We invite submissions to the MIV workshop focusing on the scientific understanding of vision models. Papers can be submitted to either a proceedings or a non-proceedings track.
Proceedings Track Instructions: We welcome original submissions for the proceedings track, which will be published in the CVPR Workshops Proceedings. All accepted papers will be presented as posters and a selected group of papers will be presented as 10-minute spotlight talks. Submitted papers must follow the CVPR 2026 submission format (template link). Submissions to the proceedings track are limited to 4 pages in addition to an appendix.
Use the Proceedings Track submission link to submit your manuscript.
Non-Proceedings Track Instructions: We welcome already published works or papers being presented at CVPR for the non-proceedings track. All accepted papers will be presented as posters and a selected group of papers will be presented as 10-minute spotlight talks. Submitted papers must follow the CVPR 2026 submission format (template link). Non-proceedings submissions are allowed up to 8 pages and an appendix.
Use the Non-Proceedings Track submission link to submit your manuscript.
Submission Instructions: We will be using OpenReview to manage submissions, following a double-blind review process. All submissions must be anonymized. There will be no rebuttal phase. All accepted papers will be presented as posters at the workshop, and a selected set of submissions from both the proceedings and non-proceedings tracks will be chosen for spotlight presentations at the workshop. At least one author must be physically present for a spotlight talk.
Important Dates:
March 2nd AOE - Paper submission deadline on OpenReview :
Proceedings Track submission link,
Non-Proceedings Track submission link
March 15th AOE- Paper Acceptance Notification.

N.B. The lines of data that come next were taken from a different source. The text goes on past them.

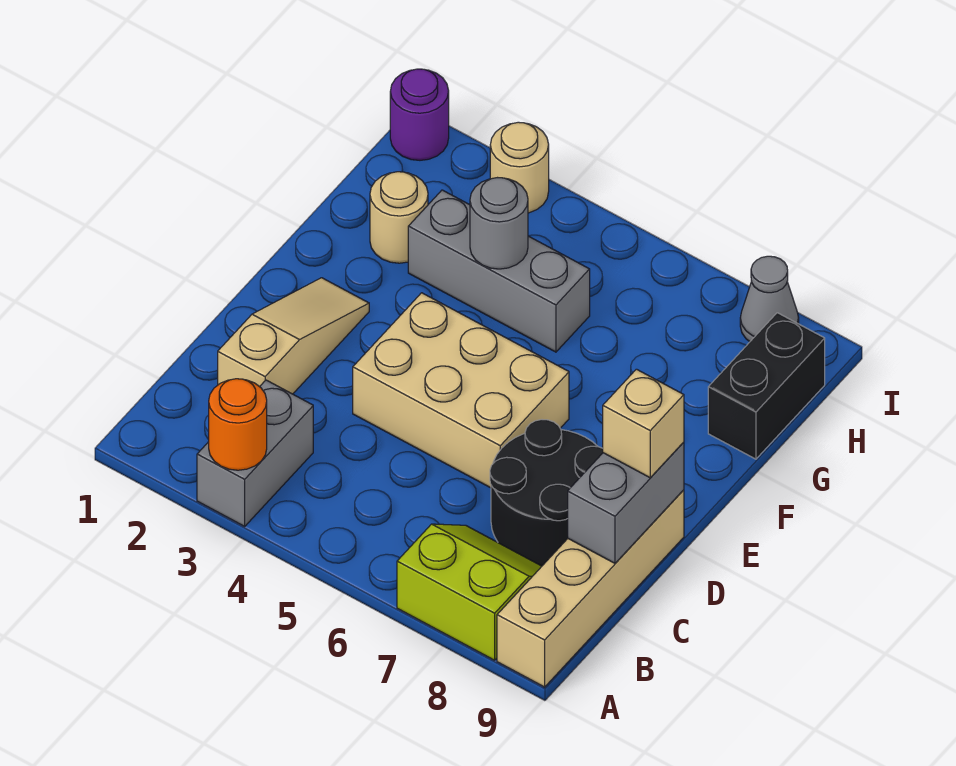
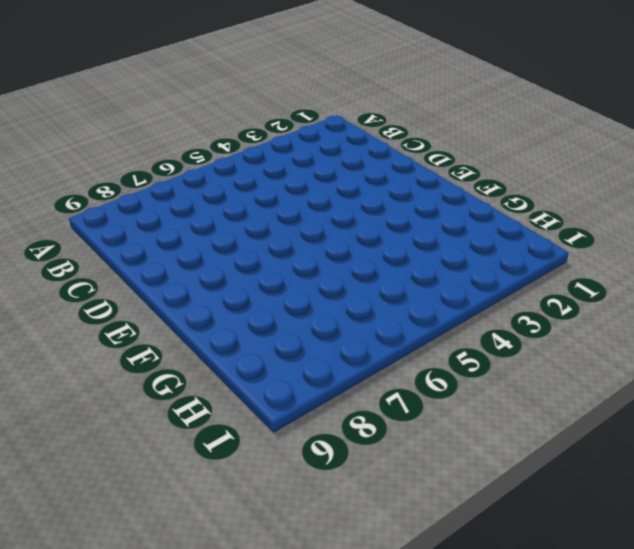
none -> grey brick A3:B3 level 1
none -> lime slope A7:B8 level 1 top A
none -> tan brick A9:D9 level 1

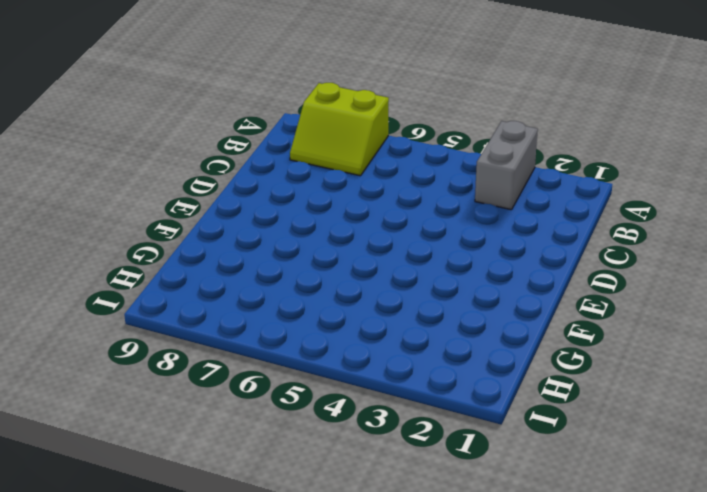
none -> tan brick A9:D9 level 1
none -> tan slope C2:E2 level 1 top C
none -> black round brick C7:D8 level 1

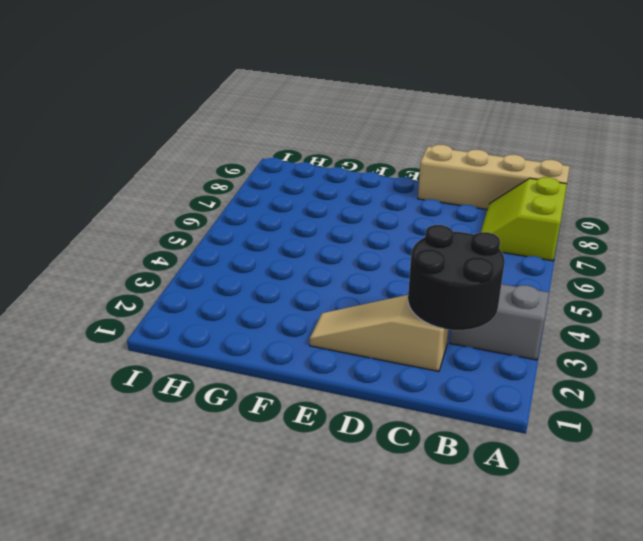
black round brick B2:C3 level 2 -> black round brick C7:D8 level 1
none -> tan brick D4:E6 level 1
none -> tan round brick G2 level 1
none -> grey brick G3:G5 level 1

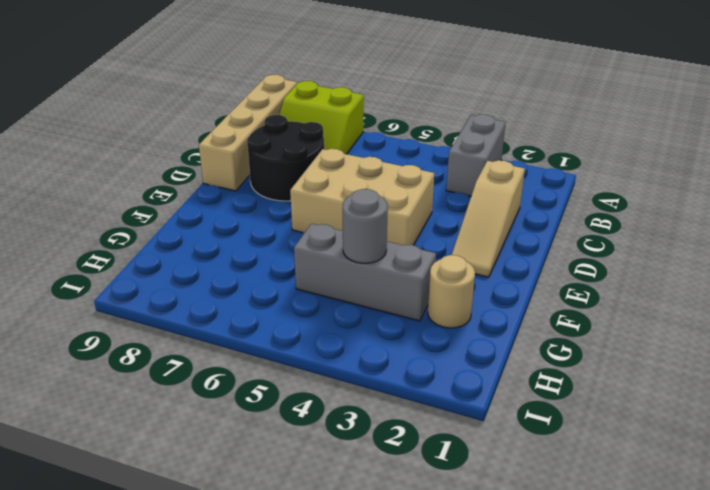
none -> black brick G9:H9 level 1
none -> purple round brick I1 level 1
none -> tan round brick I3 level 1

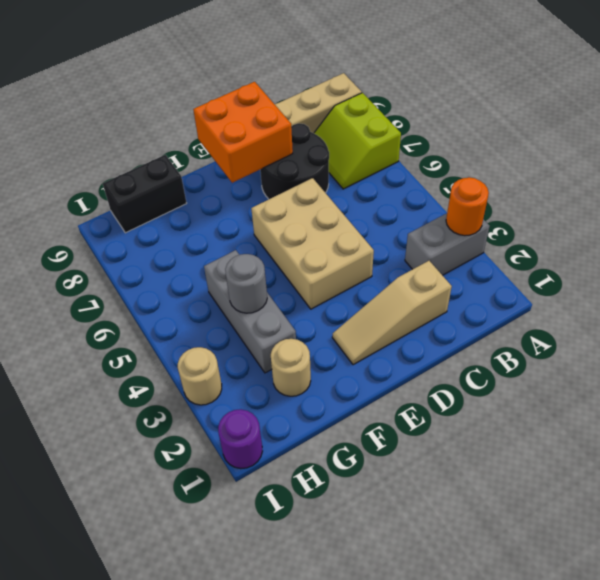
orange brick D8:E9 level 2 -> grey brick C9:D9 level 2
none -> grey cone I8 level 1
none -> tan brick D9 level 3

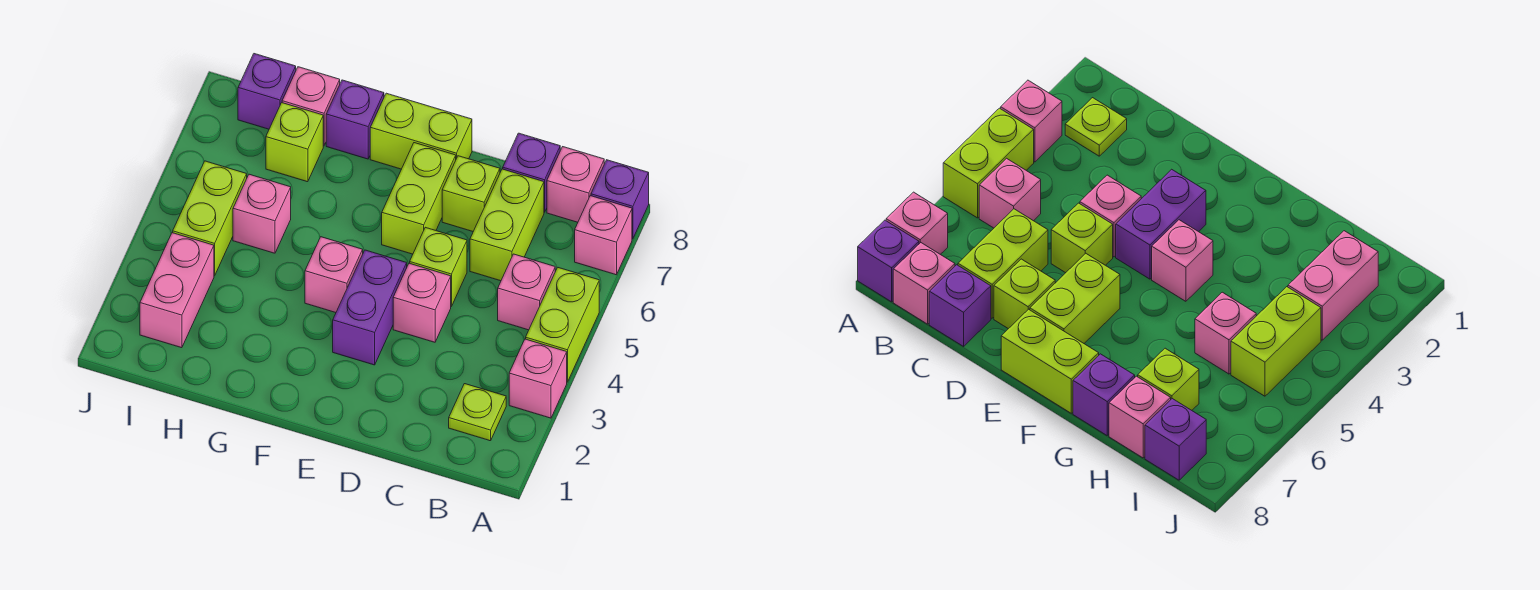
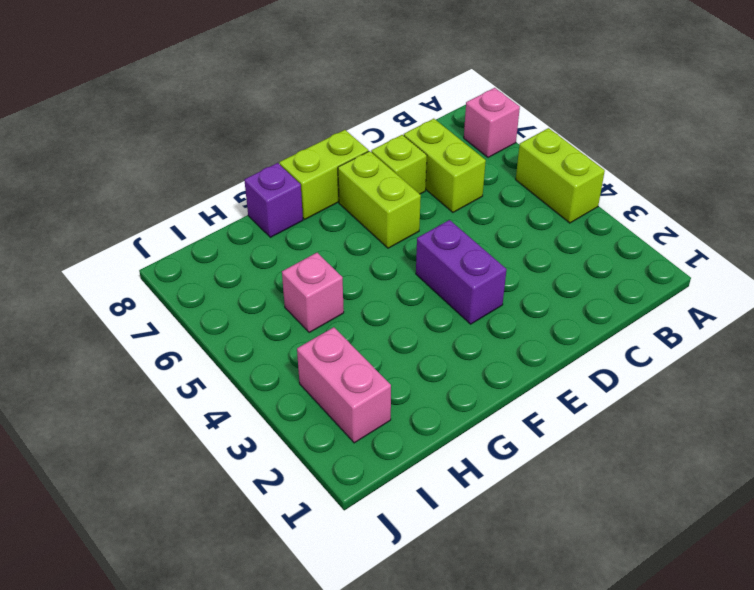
none -> pink brick A3 level 1
none -> purple brick A8 level 1
none -> lime plate B2 level 1

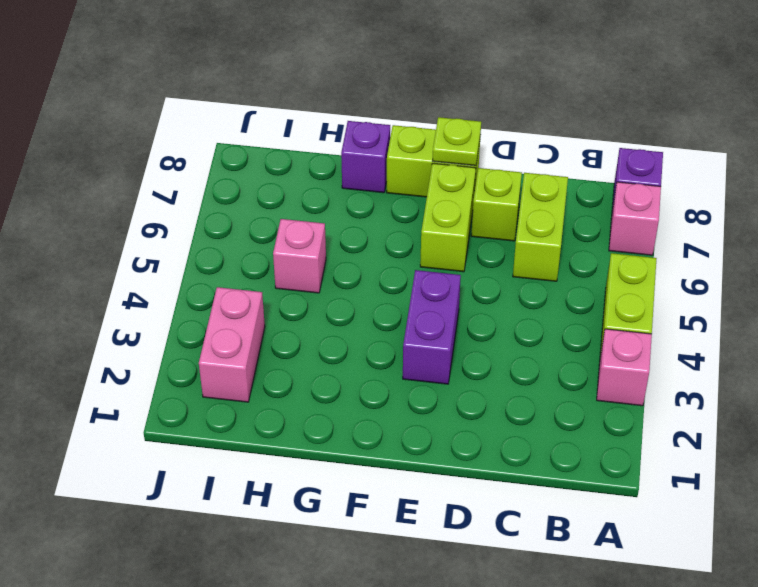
lime plate E8 level 2 -> lime plate B2 level 1
none -> pink brick B5 level 1
none -> pink brick B8 level 1
none -> purple brick C8 level 1

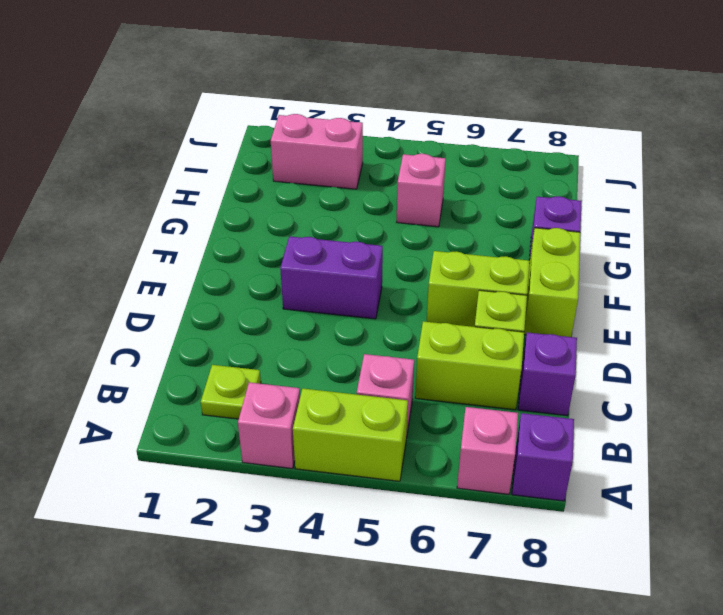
none -> pink brick B8 level 1
none -> pink brick D4 level 1
none -> lime brick D5 level 1

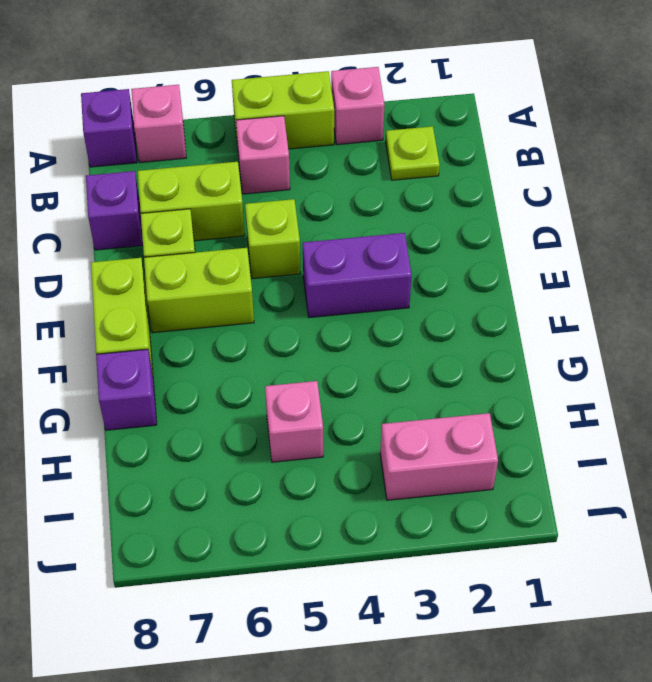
none -> pink brick B8 level 1
none -> pink brick D4 level 1
none -> pink brick F4 level 1

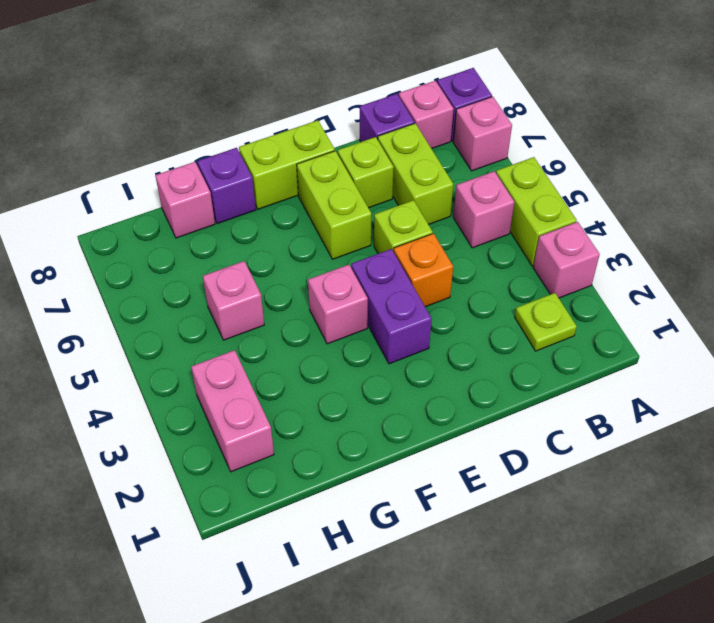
orange brick D4 level 1 -> pink brick D4 level 1
none -> lime brick H7 level 1
none -> lime brick I4:I5 level 1
none -> purple brick I8 level 1

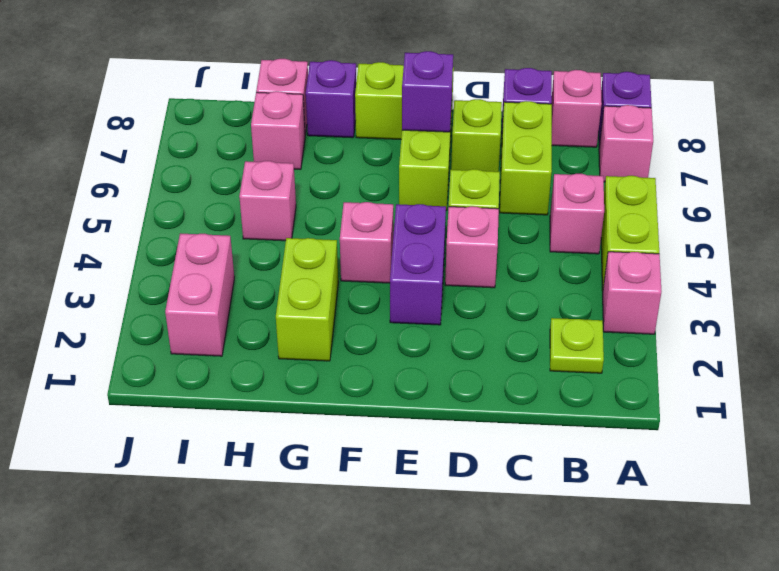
purple brick E7 level 2 -> purple brick I8 level 1
lime brick G2:G3 level 1 -> lime brick I4:I5 level 1
pink brick H7 level 1 -> lime brick H7 level 1

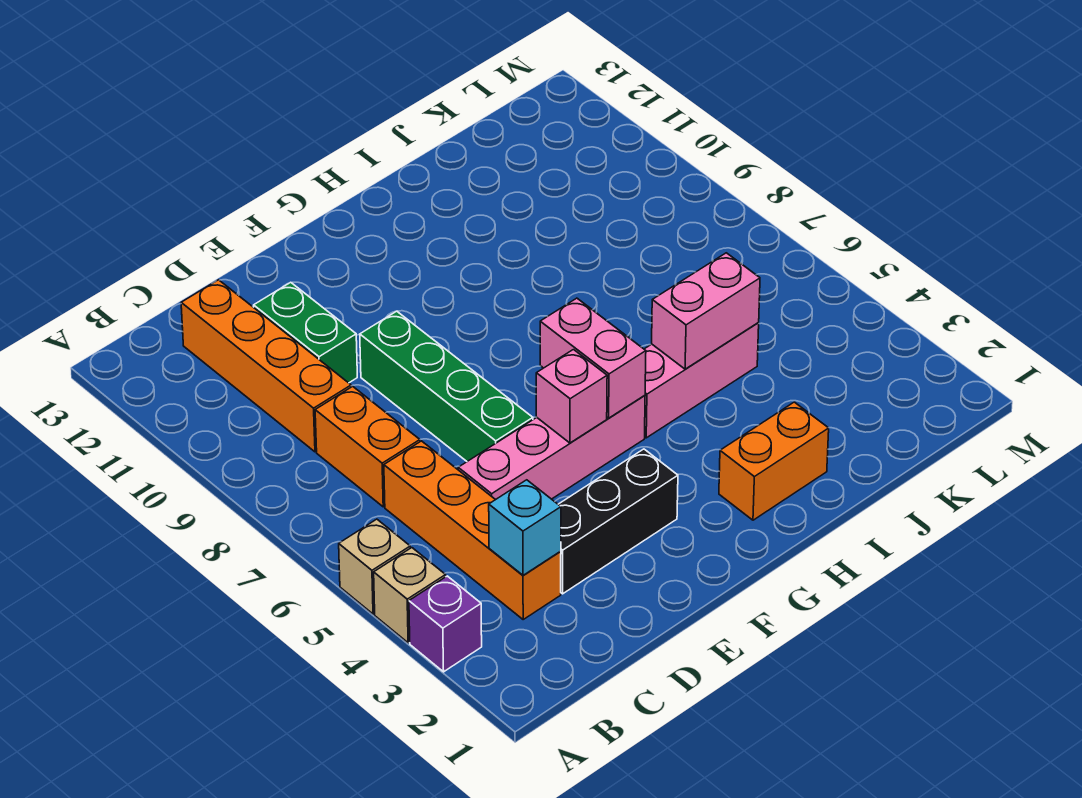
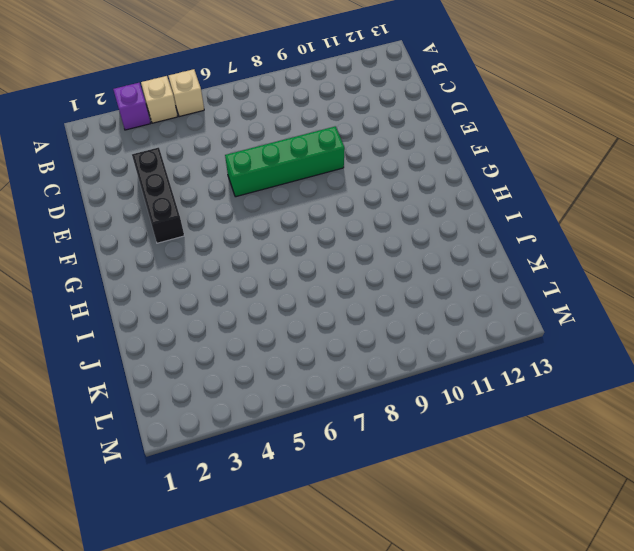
none -> orange brick C3:C6 level 1
none -> orange brick C7:C8 level 1
none -> orange brick C9:C12 level 1

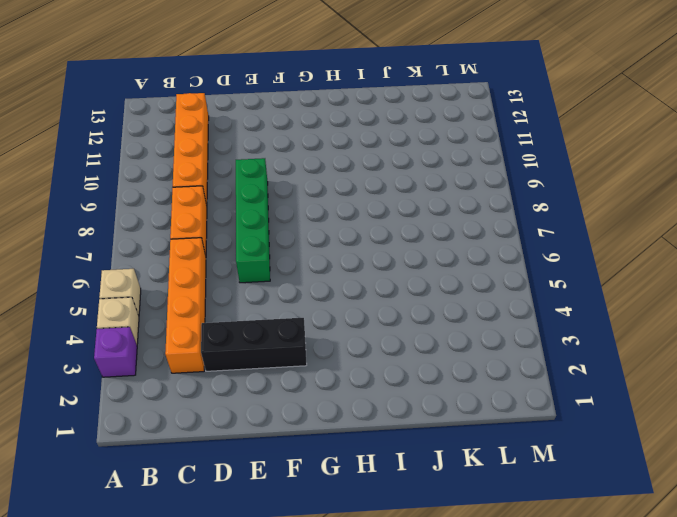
none -> pink brick D5:G5 level 1
none -> green brick D10:D11 level 1
none -> orange brick H2:I2 level 1

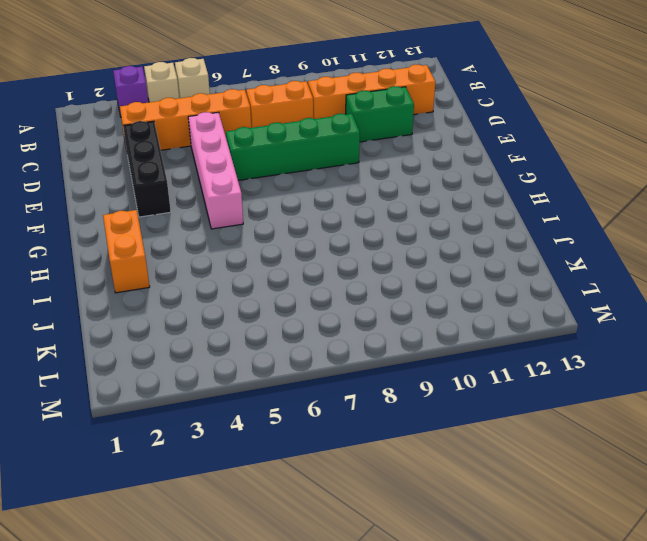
none -> pink brick H5:J5 level 1
none -> cyan brick C3 level 2
none -> pink brick F5 level 2

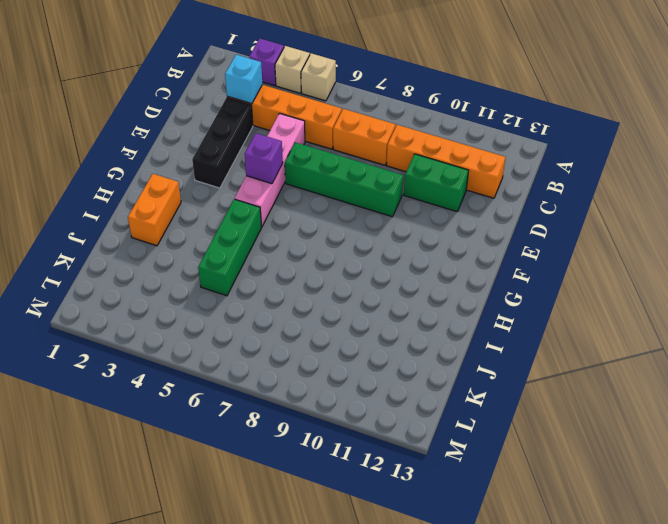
purple brick F5 level 2 -> pink brick F5 level 2
green brick H5:J5 level 1 -> pink brick H5:J5 level 1
none -> pink brick G5:G6 level 2
none -> pink brick I5:J5 level 2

TBD - Camera Ready Deadline.
Areas of interest include but are not limited to:
Visualizing and Understanding Internal Components of Vision and Multimodal Models:
This involves developing methods for visualizing units of vision models such as neurons and attention heads.
Scaling and Automating Interpretability Methods:
How can we scale interpretability methods to larger models and beyond toy datasets for practical applications? This includes developing toolkits and interfaces for practitioners.
Evaluating Interpretability Methods:
This involves developing benchmarks and comparing interpretability methods.
Model Editing and Debiasing:
After developing methods for visualizing and understanding the internals of vision models, how can we causally intervene to change model behavior and make it more safe, less biased, and suited for specific tasks?
Identifying Failure Modes and Correcting Them:
Can we visualize the internals of models to find shortcomings of algorithms or architectures? How can we use these findings to improve design choices?
Emergent Behavior in Vision and Multimodal Models:
Using interpretability techniques, what are intriguing properties that we can discover of large vision and multimodal models? Examples include entanglement of visual and language concepts in CLIP or controllable linear subspaces in diffusion models.
Representation Similarity and Universality:
Several works have found the convergence of representations learned with different model architectures trained with different datasets, with different tasks and modalities. How can we characterize the similarity of these different models.
Understanding Vision Models with Language:
How can we develop methods to use language representations to explain visual representations?
In-Context Learning:
Language models have shown impressive zero-shot capabilities. How can we elicit similar responses from vision models?
Understanding the Role of Data and Model Behavior:
What role does data have on the algorithm? What are biases and properties we can extract from datasets?
Understanding Compositionality and Generalization:
Why do vision models not memorize their data? How do diffusion models generate novel images instead
of reproducing training examples, and what mechanisms allow them to generalize compositionally?
What Vision Models Teach us about the Human Brain:
Do vision models learn circuits that correspond to those in the human brain?